If you are having problems then you should tell somebody - someone at home or someone at school. Together, we can make it STOP!
12 - 16 NOVEMBER 2018
Bullying is unacceptable and is taken very seriously by everyone at Belmont. In addition to our regular PHSE lessons, each November the school takes part in Anti-Bullying Week. If your child is being bullied at school, the school has policies and procedures in place to support you. If you think your child is being bullied, please come and talk to Mr Davidson or the class teacher. You can find a copy of our anti-bullying policy below.
Top tips for parents from the Anti-Bullying Alliance website:
What is bullying?
Bullying involves an imbalance of power. Someone who bullies uses their power to control, hurt or upset someone else on purpose, a number of times, by using behaviour which is frightening, upsetting or hurtful.
Bullying can take many forms:
VERBAL: being teased, name calling, hand signs and rude comments
EMOTIONAL: hurting your feelings, leaving you out, bossing you about
PHYSICAL: punching, kicking, spitting, hitting, pushing, touching you when you don’t like it
RACIST: calling you racist names
CYBER: through texts, e-mail, facebook and other networking sites
THROUGH A 3RD PERSON: sending a friend with horrid messages
Your Helping Hand - Who Can You Tell?
Mum/Dad/Carer at home
A teacher or adult in school
Any other adult you trust
Childline - call 0800 1111 or click here.
What the school will do if you tell us you are being bullied.
If you are being bullied:
What should you do if you see someone else being bullied?
Some very thoughtful writing about bullying and it's effects by Belmont pupils
Don't Keep It In by Lauren
Don't be negative
Tell about bullying
Don't keep it in.
If you have a problem
Talk to someone
Play with a friend
Don't be alone.
If you're at school
Tell a teacher
Or a trusted friend
Just don't keep it in.
If you're in public
And you're on your own
Just try to go home
Don't keep it in.
STOP IT, THAT HURTS - By Josephine
I can sense my head bleeding and pounding like my heart at this moment. I look into her eyes but only evil stares back at me. In the darkness I can hardly make out her face, but I know it's her. I then hear footsteps, it's her gang. I know because I can see two other gleaming sets of eyes in the darkness. They come up to me and rip my hair out. I'm screaming but no sound is coming out; I'm all alone. Worthless. She gets her long finger nails and scratches all the way down my face. I try to fight back but it's no use, there's three of them and one of me. I'm stranded, I give up, let them win.
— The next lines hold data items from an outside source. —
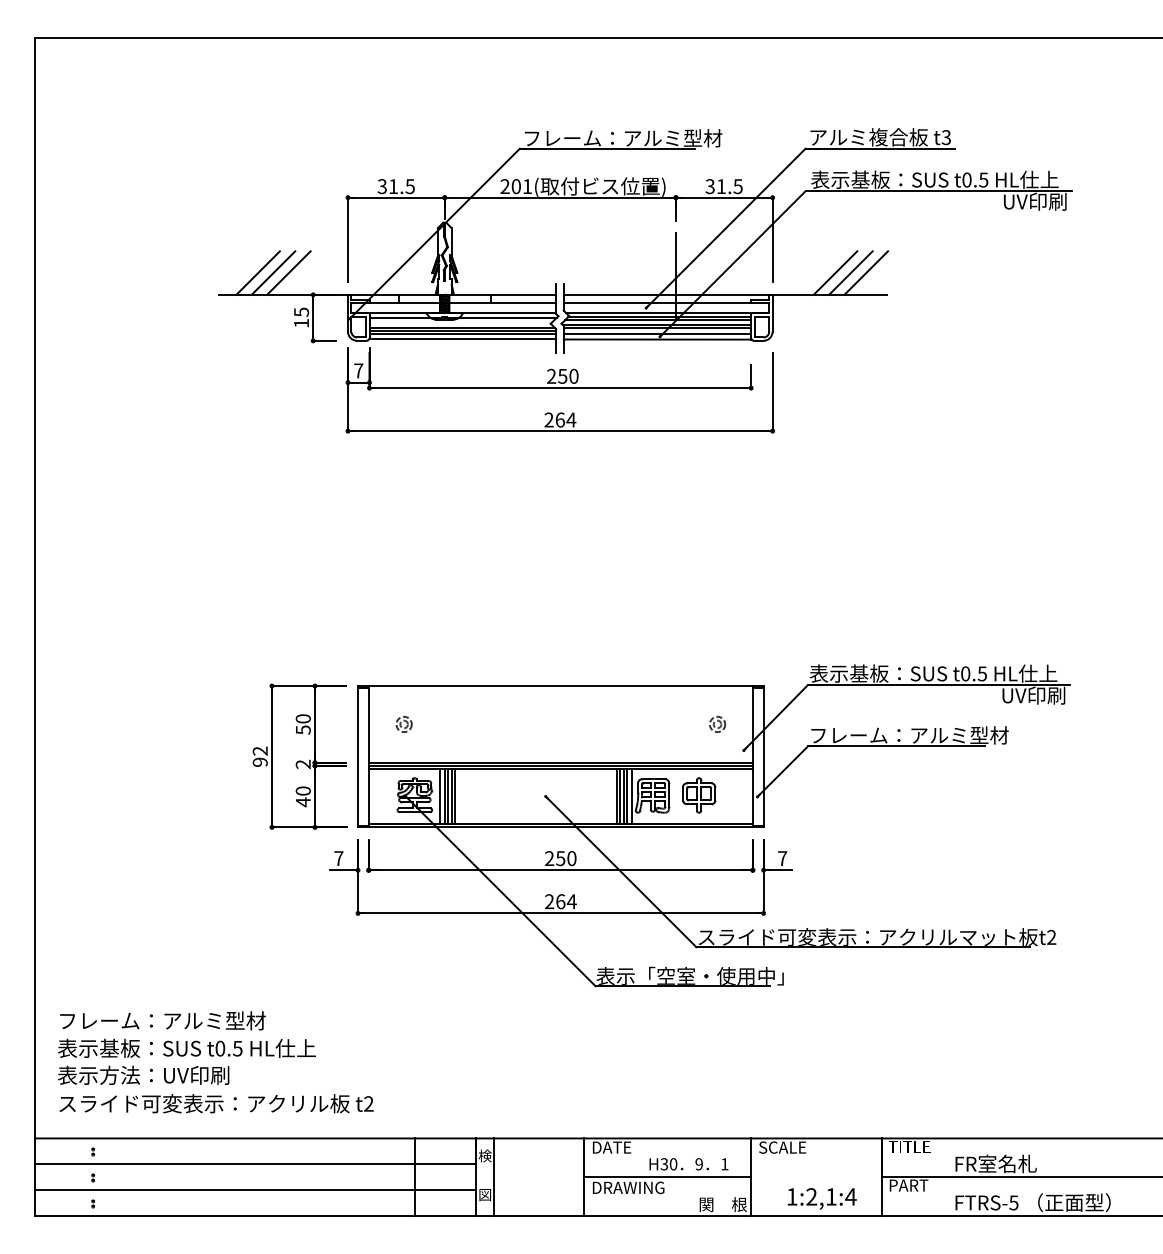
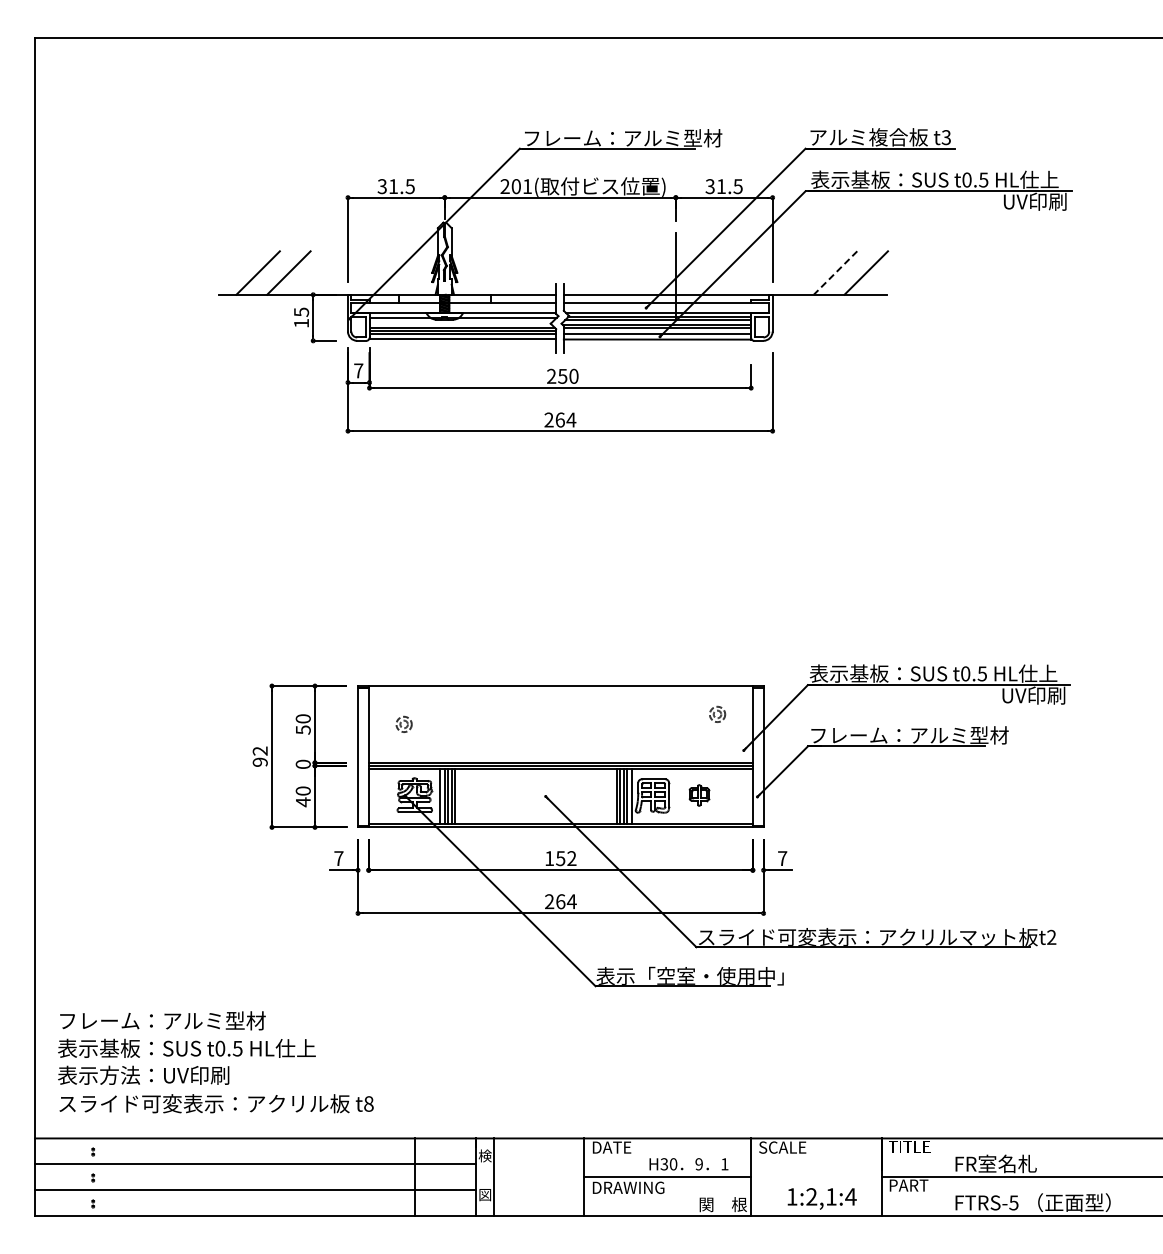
line at (273, 272): present -> none
line at (850, 272): present -> none
line at (835, 273): solid -> dashed
part at (717, 723) position: (717, 723) -> (717, 713)
text at (302, 763): 2 -> 0
part at (699, 795) size: 35x37 px -> 23x23 px
text at (560, 858): 250 -> 152
text at (368, 1103): t2 -> t8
They get make-up and spread it across my face; it sticks to my knotted hair. She picks me up and drags me by my collar, opens the door and throws me out. I would stand up but I can't. Eventually I find the energy to lift myself back up. I hold on to the railing that leads to the Hall.
I walk into the dark and empty room only it's not dark or empty; it's full of parents waiting to see our play. I fling myself on stage but it's my line now. I don't know what to do. My eyes start to fill up with tears. I need to tell someone. I look for a kind face in the crowd but I can't find it. My head hurts, I fall to the ground; blackout.
YOU'LL NEVER TELL - By Bryony
I stormed over to the mouse of a girl. I raged like a lethargic mastiff, just woken up from its slumber. The girl had long, smooth hair like ebony wood and skin like alabaster. In fact, she was the spitting image of Snow White. What a great insult that would make. I now loomed over the girl like a magnificent dragon, sly and majestically powerful with my head of flaming copper hair. Suddenly she turned. I noticed her eyes, big sparkling peridots, full of innocence and will. I now felt like a coward, picking on her, but I couldn't stop now I was standing over her.
I started hurling insults at her flashing eyes and petite face. I then felt as if my shadow grew deeper and darker, creeping into the only innocence I had, eating it up. Her face remained as ravishingly beautiful as before for no tears rolled down her cheeks. I threw my best criticism at her, yet to no avail. She still looked on. Then I saw what kept her strong. Something I have never had. Friends. They thundered towards me, a gargantuan army of tiny bodies and faces. I then saw their leader, Miss Rosa, the kindest teacher of all. Her hands, small and soft like a petal, gently clasped my own hand.
I remember the day she spoke to me. Her voice like the silver bell of heaven itself. Even now I remember what I had said to the poor girl. I remember saying she'd never tell but of course she didn't need to. Her friends had helped her. That was the one and only thing I had never experienced. Hatred, sadness, fear, love, heavy heartedness, pride, all of these things I have felt. But never friendship.
I know that the little Snow White remembers too. She has forgiven me, but not forgotten what happened that day long ago. It rings in my soul, a bell, black like the shadow I cast on her magnificent purity. It pains me when it chimes. A memory of what pureness my heart has lost.